▸ **Source data**
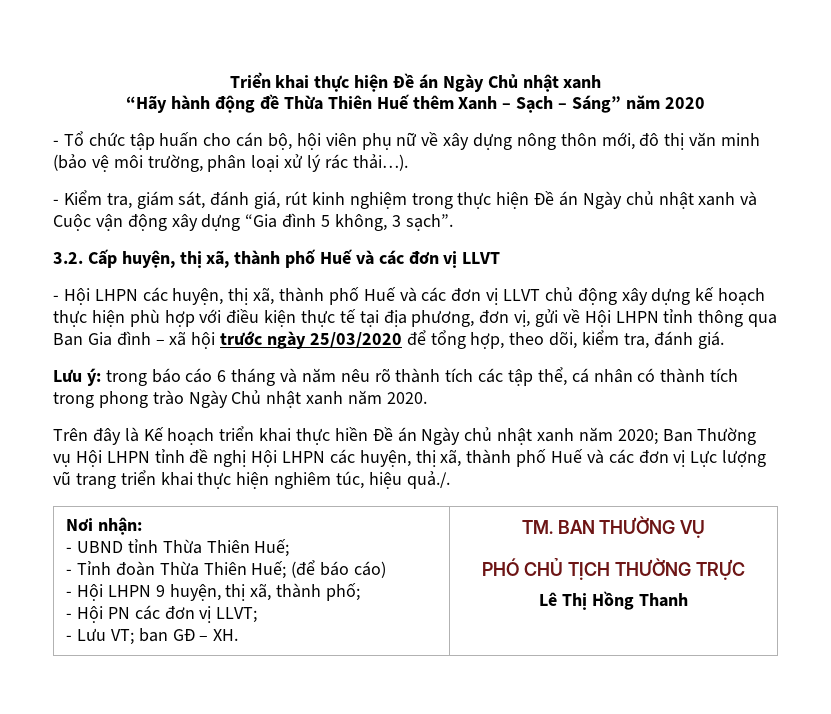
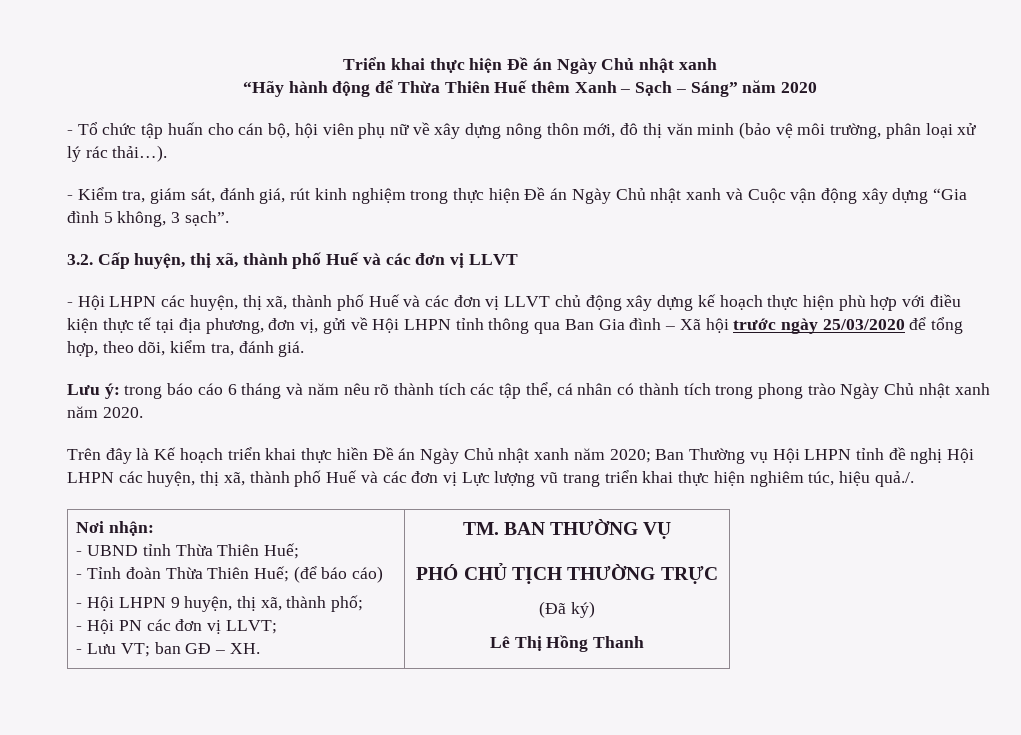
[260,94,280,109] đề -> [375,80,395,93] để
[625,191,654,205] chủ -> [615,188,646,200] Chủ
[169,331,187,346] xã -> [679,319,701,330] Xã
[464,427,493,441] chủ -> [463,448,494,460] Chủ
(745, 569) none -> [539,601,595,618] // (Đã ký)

▸ **Task requirements**
An exact copy of the records above is wanted, with the pictures omitted.

▸ **Answer space**
[260,94,280,109] đề -> [375,80,395,93] để
[625,191,654,205] chủ -> [615,188,646,200] Chủ
[169,331,187,346] xã -> [679,319,701,330] Xã
[464,427,493,441] chủ -> [463,448,494,460] Chủ
(745, 569) none -> [539,601,595,618] // (Đã ký)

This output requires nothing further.